O gramado azulino também esteve no centro das críticas. Após a partida, o técnico cruzeirense Artur Jorge fez duras observações sobre as condições do campo.
O que será avaliado?
Esses pontos devem ganhar atenção especial durante a inspeção da CBF, que avaliará 230 critérios divididos em 11 capítulos técnicos. Entre os principais itens analisados estão segurança, acessibilidade, fluxo de torcedores, qualidade do gramado, iluminação, drenagem e topografia.
As vistorias serão realizadas por uma equipe multidisciplinar de 13 especialistas, com metodologia desenvolvida pela consultoria Arena Events+Venues e já utilizada pela Conmebol em inspeções de estádios sul-americanos.

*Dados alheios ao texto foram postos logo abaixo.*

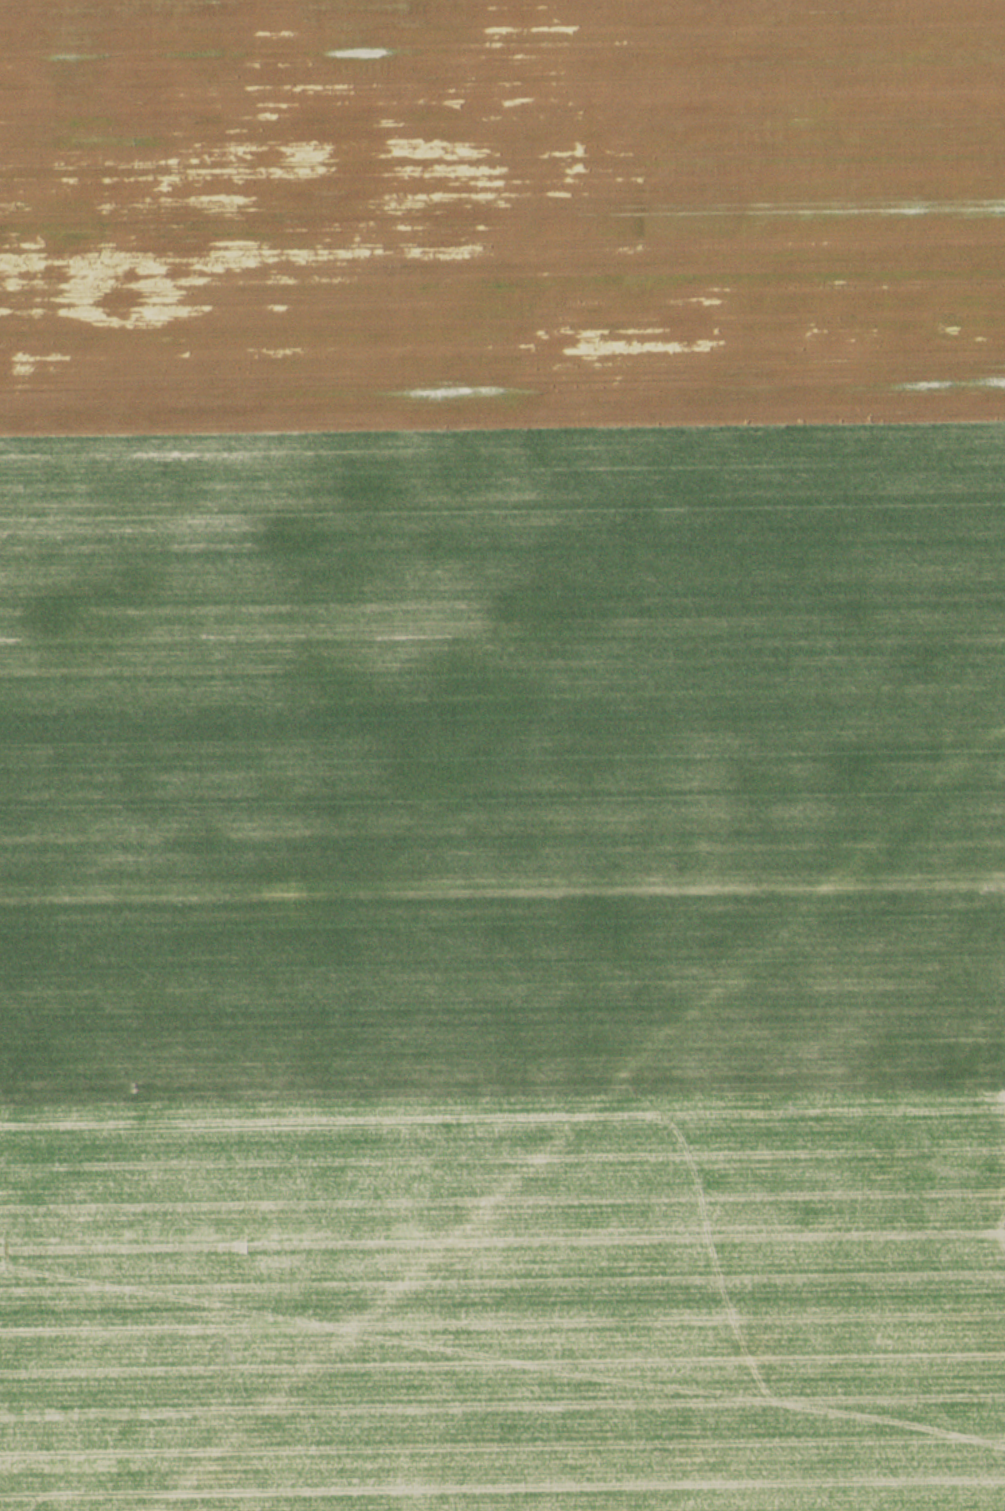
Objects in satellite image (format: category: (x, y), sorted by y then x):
crop: (502, 755)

Após o diagnóstico, a CBF apresentará um relatório com eventuais adequações necessárias. Os clubes terão prazo de um a três anos para se adaptar às exigências.
Para o Remo, o processo pode servir como um divisor de águas. Enquanto o Mangueirão se consolida como referência tecnológica na região, o Baenão terá a oportunidade de transformar críticas em melhorias e avançar rumo aos padrões estruturais exigidos pelo futebol brasileiro moderno. A vistoria poderá definir o quanto o futebol paraense está preparado para atender às novas exigências da elite nacional.